**TASK GOAL**
This task calls for copying each line below that contains "into".

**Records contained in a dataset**
Start of Block
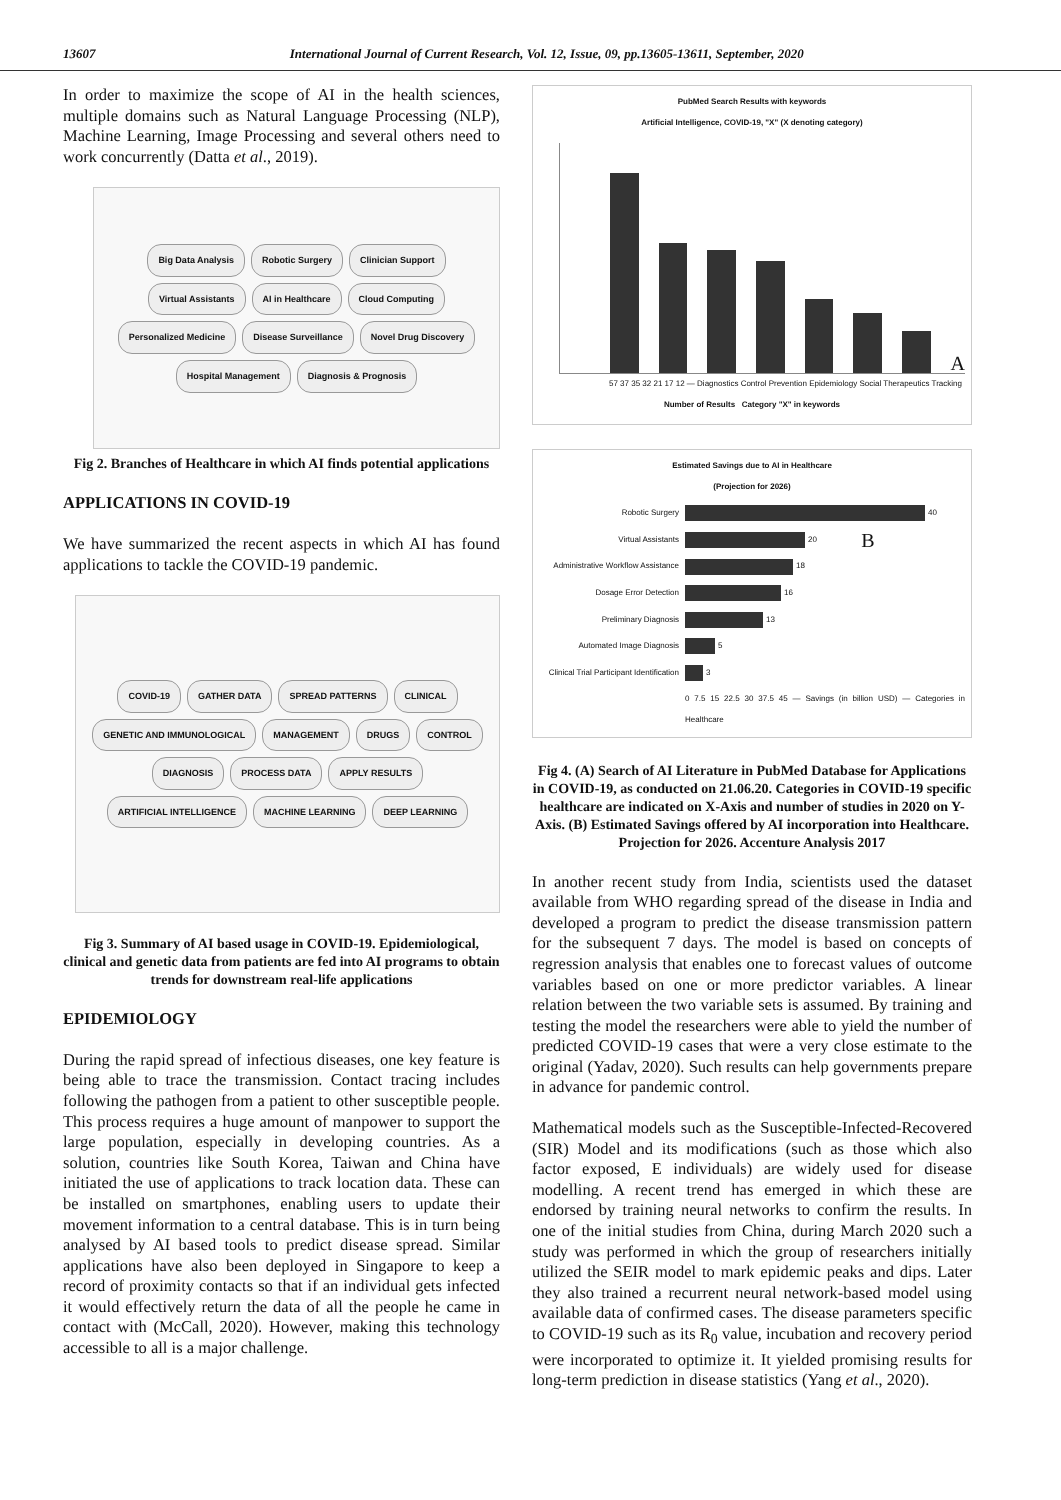13607 International Journal of Current Research, Vol. 12, Issue, 09, pp.13605-13611, September, 2020
In order to maximize the scope of AI in the health sciences, multiple domains such as Natural Language Processing (NLP), Machine Learning, Image Processing and several others need to work concurrently (Datta et al., 2019).
Big Data Analysis Robotic Surgery Clinician Support Virtual Assistants AI in Healthcare Cloud Computing Personalized Medicine Disease Surveillance Novel Drug Discovery Hospital Management Diagnosis & Prognosis
Fig 2. Branches of Healthcare in which AI finds potential applications
APPLICATIONS IN COVID-19
We have summarized the recent aspects in which AI has found applications to tackle the COVID-19 pandemic.
COVID-19 GATHER DATA SPREAD PATTERNS CLINICAL GENETIC AND IMMUNOLOGICAL MANAGEMENT DRUGS CONTROL DIAGNOSIS PROCESS DATA APPLY RESULTS ARTIFICIAL INTELLIGENCE MACHINE LEARNING DEEP LEARNING
Fig 3. Summary of AI based usage in COVID-19. Epidemiological, clinical and genetic data from patients are fed into AI programs to obtain trends for downstream real-life applications
EPIDEMIOLOGY
During the rapid spread of infectious diseases, one key feature is being able to trace the transmission. Contact tracing includes following the pathogen from a patient to other susceptible people. This process requires a huge amount of manpower to support the large population, especially in developing countries. As a solution, countries like South Korea, Taiwan and China have initiated the use of applications to track location data. These can be installed on smartphones, enabling users to update their movement information to a central database. This is in turn being analysed by AI based tools to predict disease spread. Similar applications have also been deployed in Singapore to keep a record of proximity contacts so that if an individual gets infected it would effectively return the data of all the people he came in contact with (McCall, 2020). However, making this technology accessible to all is a major challenge.
PubMed Search Results with keywords
Artificial Intelligence, COVID-19, "X" (X denoting category)
A
57 37 35 32 21 17 12 — Diagnostics Control Prevention Epidemiology Social Therapeutics Tracking
Number of Results Category "X" in keywords
Estimated Savings due to AI in Healthcare
(Projection for 2026)
Robotic Surgery 40
Virtual Assistants 20 B
Administrative Workflow Assistance 18
Dosage Error Detection 16
Preliminary Diagnosis 13
Automated Image Diagnosis 5
Clinical Trial Participant Identification 3
0 7.5 15 22.5 30 37.5 45 — Savings (in billion USD) — Categories in Healthcare
Fig 4. (A) Search of AI Literature in PubMed Database for Applications in COVID-19, as conducted on 21.06.20. Categories in COVID-19 specific healthcare are indicated on X-Axis and number of studies in 2020 on Y-Axis. (B) Estimated Savings offered by AI incorporation into Healthcare. Projection for 2026. Accenture Analysis 2017
In another recent study from India, scientists used the dataset available from WHO regarding spread of the disease in India and developed a program to predict the disease transmission pattern for the subsequent 7 days. The model is based on concepts of regression analysis that enables one to forecast values of outcome variables based on one or more predictor variables. A linear relation between the two variable sets is assumed. By training and testing the model the researchers were able to yield the number of predicted COVID-19 cases that were a very close estimate to the original (Yadav, 2020). Such results can help governments prepare in advance for pandemic control.
Mathematical models such as the Susceptible-Infected-Recovered (SIR) Model and its modifications (such as those which also factor exposed, E individuals) are widely used for disease modelling. A recent trend has emerged in which these are endorsed by training neural networks to confirm the results. In one of the initial studies from China, during March 2020 such a study was performed in which the group of researchers initially utilized the SEIR model to mark epidemic peaks and dips. Later they also trained a recurrent neural network-based model using available data of confirmed cases. The disease parameters specific to COVID-19 such as its R<sub>0</sub> value, incubation and recovery period were incorporated to optimize it. It yielded promising results for long-term prediction in disease statistics (Yang et al., 2020).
End of Block
**SOLUTION TO THE PROBLEM**
Fig 3. Summary of AI based usage in COVID-19. Epidemiological, clinical and genetic data from patients are fed into AI programs to obtain trends for downstream real-life applications
Fig 4. (A) Search of AI Literature in PubMed Database for Applications in COVID-19, as conducted on 21.06.20. Categories in COVID-19 specific healthcare are indicated on X-Axis and number of studies in 2020 on Y-Axis. (B) Estimated Savings offered by AI incorporation into Healthcare. Projection for 2026. Accenture Analysis 2017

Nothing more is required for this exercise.